Ryder looked up at the marble backsplash, the white makeup bag on the counter, toothbrush sitting on a charger and a basket of jewelry, Ryder realized he was using Joel’s sink.
He pushed away.
Was he jealous? Of Joel?
If Violet was still in love with Joel, then yes, he was jealous. He’d left the table needing a break to settle his constricting chest, and now the compression was growing worse. The bathroom was closing in on him more with each new realization.
Ryder could try to blame his new discovery on his lack of sleep, or the stress of losing his dad, or the sudden confession of Violet’s feelings, but the evidence was clear. The very first moment of his interaction with Violet, was because of Joel. She’d initiated sex with Ryder, which had been incredible, minutes before a meeting with Joe
l and his fiancée.

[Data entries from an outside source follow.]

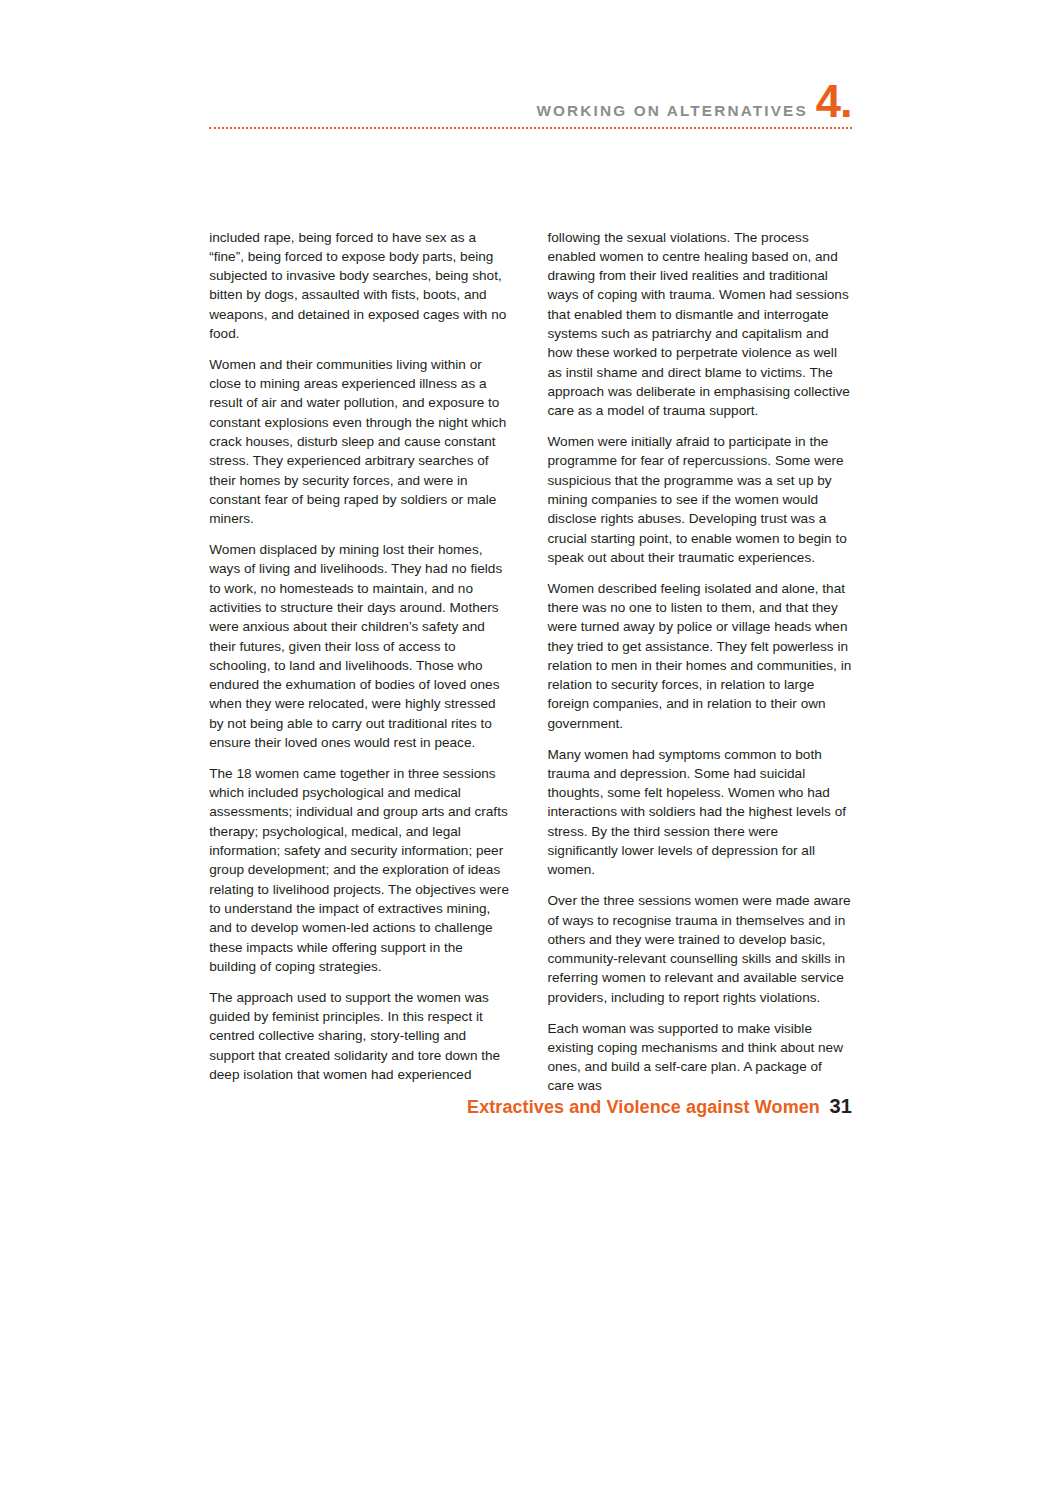Working on Alternatives 4.
included rape, being forced to have sex as a “fine”, being forced to expose body parts, being subjected to invasive body searches, being shot, bitten by dogs, assaulted with fists, boots, and weapons, and detained in exposed cages with no food.
Women and their communities living within or close to mining areas experienced illness as a result of air and water pollution, and exposure to constant explosions even through the night which crack houses, disturb sleep and cause constant stress. They experienced arbitrary searches of their homes by security forces, and were in constant fear of being raped by soldiers or male miners.
Women displaced by mining lost their homes, ways of living and livelihoods. They had no fields to work, no homesteads to maintain, and no activities to structure their days around. Mothers were anxious about their children’s safety and their futures, given their loss of access to schooling, to land and livelihoods. Those who endured the exhumation of bodies of loved ones when they were relocated, were highly stressed by not being able to carry out traditional rites to ensure their loved ones would rest in peace.
The 18 women came together in three sessions which included psychological and medical assessments; individual and group arts and crafts therapy; psychological, medical, and legal information; safety and security information; peer group development; and the exploration of ideas relating to livelihood projects. The objectives were to understand the impact of extractives mining, and to develop women-led actions to challenge these impacts while offering support in the building of coping strategies.
The approach used to support the women was guided by feminist principles. In this respect it centred collective sharing, story-telling and support that created solidarity and tore down the deep isolation that women had experienced following the sexual violations. The process enabled women to centre healing based on, and drawing from their lived realities and traditional ways of coping with trauma. Women had sessions that enabled them to dismantle and interrogate systems such as patriarchy and capitalism and how these worked to perpetrate violence as well as instil shame and direct blame to victims. The approach was deliberate in emphasising collective care as a model of trauma support.
Women were initially afraid to participate in the programme for fear of repercussions. Some were suspicious that the programme was a set up by mining companies to see if the women would disclose rights abuses. Developing trust was a crucial starting point, to enable women to begin to speak out about their traumatic experiences.
Women described feeling isolated and alone, that there was no one to listen to them, and that they were turned away by police or village heads when they tried to get assistance. They felt powerless in relation to men in their homes and communities, in relation to security forces, in relation to large foreign companies, and in relation to their own government.
Many women had symptoms common to both trauma and depression. Some had suicidal thoughts, some felt hopeless. Women who had interactions with soldiers had the highest levels of stress. By the third session there were significantly lower levels of depression for all women.
Over the three sessions women were made aware of ways to recognise trauma in themselves and in others and they were trained to develop basic, community-relevant counselling skills and skills in referring women to relevant and available service providers, including to report rights violations.
Each woman was supported to make visible existing coping mechanisms and think about new ones, and build a self-care plan. A package of care was
Extractives and Violence against Women 31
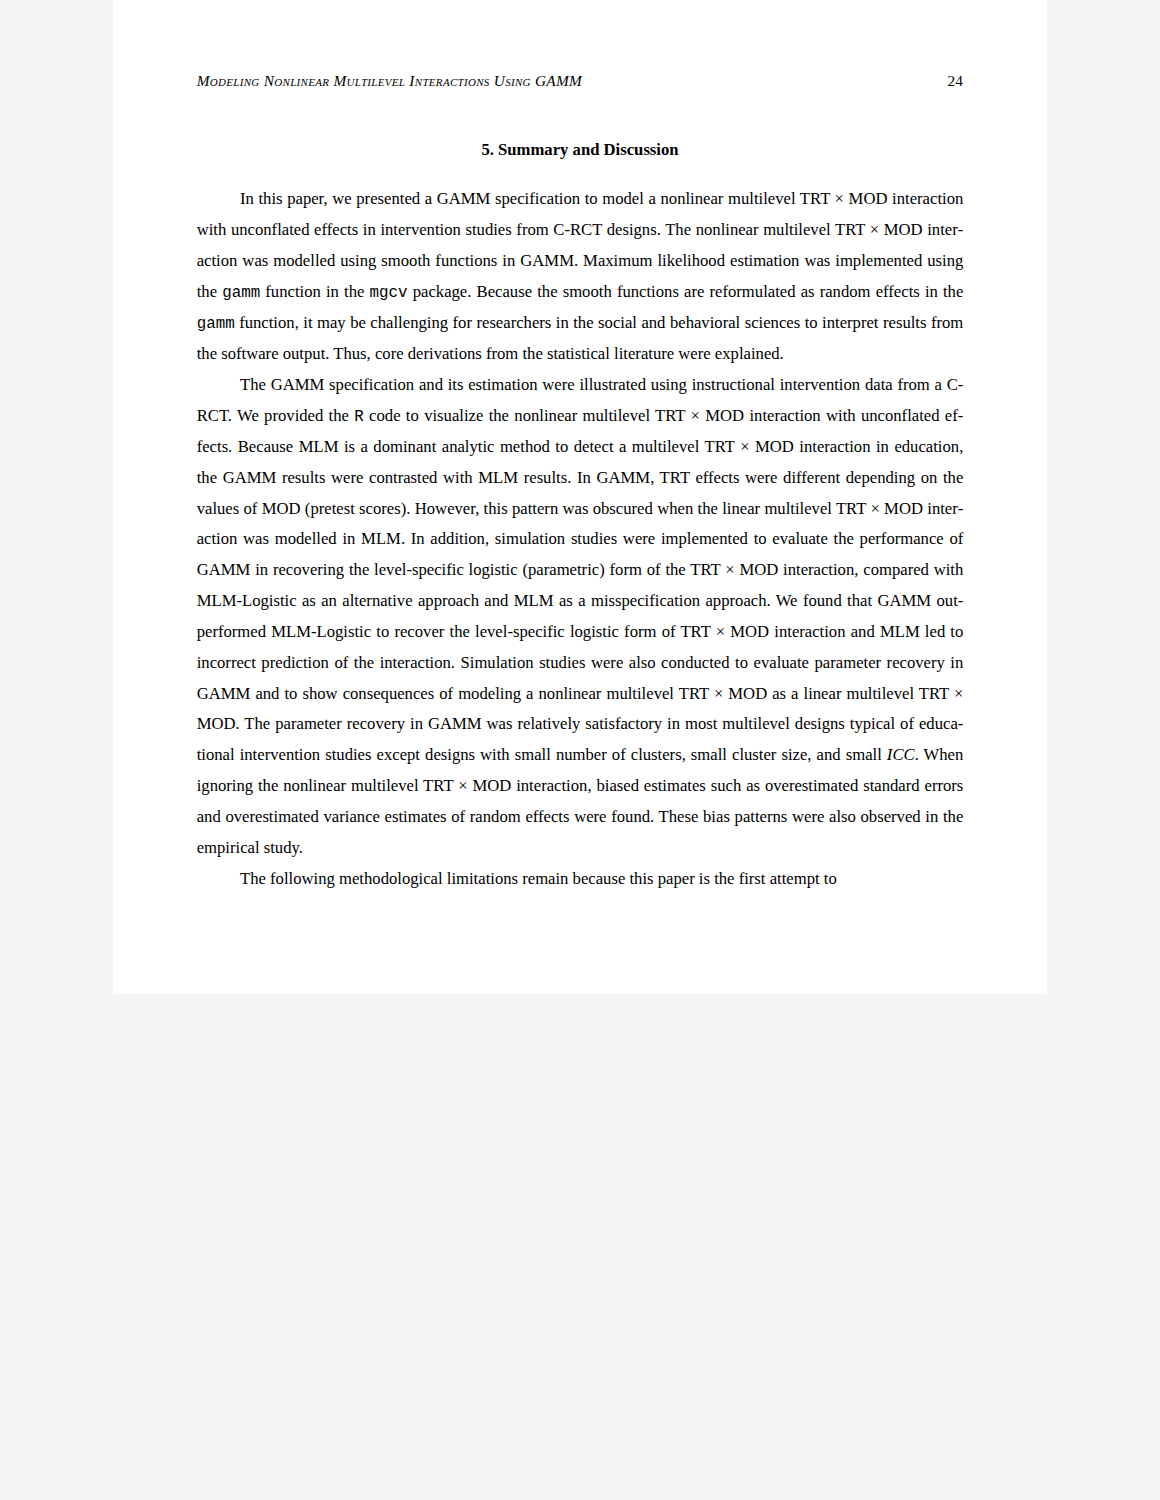Modeling Nonlinear Multilevel Interactions Using GAMM 24
5. Summary and Discussion
In this paper, we presented a GAMM specification to model a nonlinear multilevel TRT × MOD interaction with unconflated effects in intervention studies from C-RCT designs. The nonlinear multilevel TRT × MOD interaction was modelled using smooth functions in GAMM. Maximum likelihood estimation was implemented using the gamm function in the mgcv package. Because the smooth functions are reformulated as random effects in the gamm function, it may be challenging for researchers in the social and behavioral sciences to interpret results from the software output. Thus, core derivations from the statistical literature were explained.
The GAMM specification and its estimation were illustrated using instructional intervention data from a C-RCT. We provided the R code to visualize the nonlinear multilevel TRT × MOD interaction with unconflated effects. Because MLM is a dominant analytic method to detect a multilevel TRT × MOD interaction in education, the GAMM results were contrasted with MLM results. In GAMM, TRT effects were different depending on the values of MOD (pretest scores). However, this pattern was obscured when the linear multilevel TRT × MOD interaction was modelled in MLM. In addition, simulation studies were implemented to evaluate the performance of GAMM in recovering the level-specific logistic (parametric) form of the TRT × MOD interaction, compared with MLM-Logistic as an alternative approach and MLM as a misspecification approach. We found that GAMM outperformed MLM-Logistic to recover the level-specific logistic form of TRT × MOD interaction and MLM led to incorrect prediction of the interaction. Simulation studies were also conducted to evaluate parameter recovery in GAMM and to show consequences of modeling a nonlinear multilevel TRT × MOD as a linear multilevel TRT × MOD. The parameter recovery in GAMM was relatively satisfactory in most multilevel designs typical of educational intervention studies except designs with small number of clusters, small cluster size, and small ICC. When ignoring the nonlinear multilevel TRT × MOD interaction, biased estimates such as overestimated standard errors and overestimated variance estimates of random effects were found. These bias patterns were also observed in the empirical study.
The following methodological limitations remain because this paper is the first attempt to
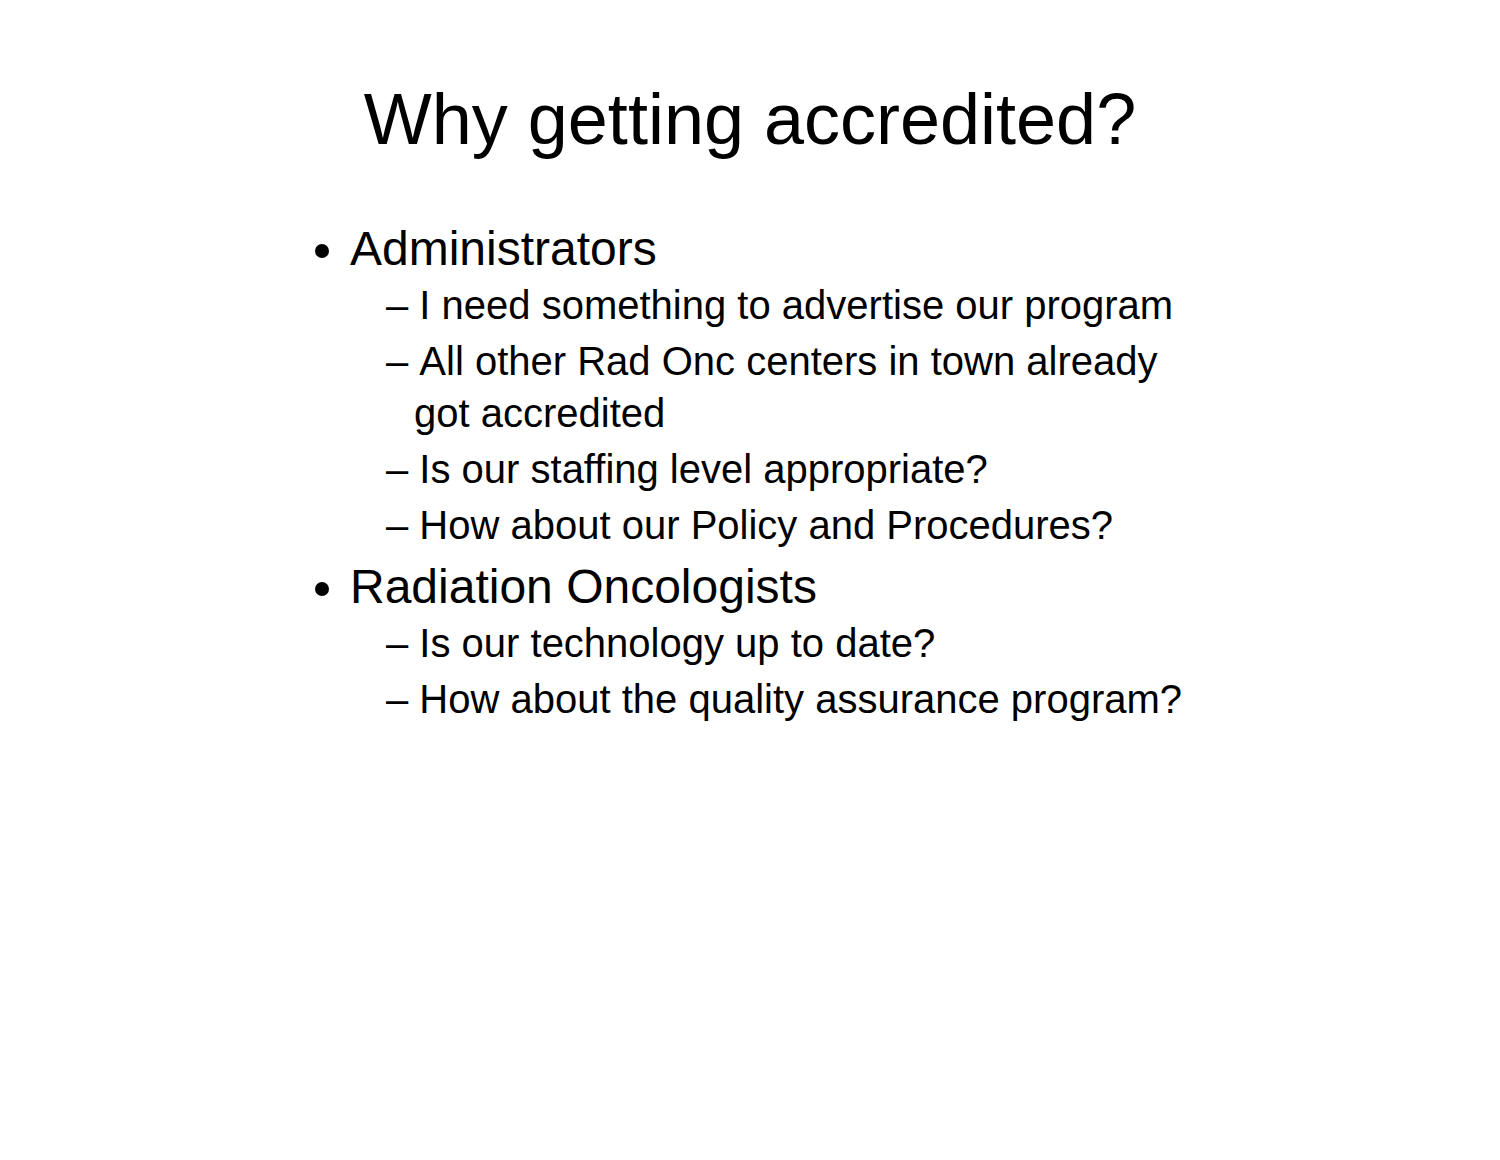Why getting accredited?
Administrators
I need something to advertise our program
All other Rad Onc centers in town already got accredited
Is our staffing level appropriate?
How about our Policy and Procedures?
Radiation Oncologists
Is our technology up to date?
How about the quality assurance program?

What other reason could Violet have, than the obvious...she was still in love with Joel.
Why hadn’t he seen this before coming here?
Ryder closed his eyes.
What was he doing here?
Joel and Violet had children together. Two. They’d had a life. In this suite. In this resort. And Joel was so damn flip-floppy, that he could decide on a whim to get Violet back. Ryder had nothing in comparison to offer Violet. Joel was the father of her children.
The more Ryder tried to convince himself differently, the more points Joel gained. This would never work. He needed to get the hell out of here.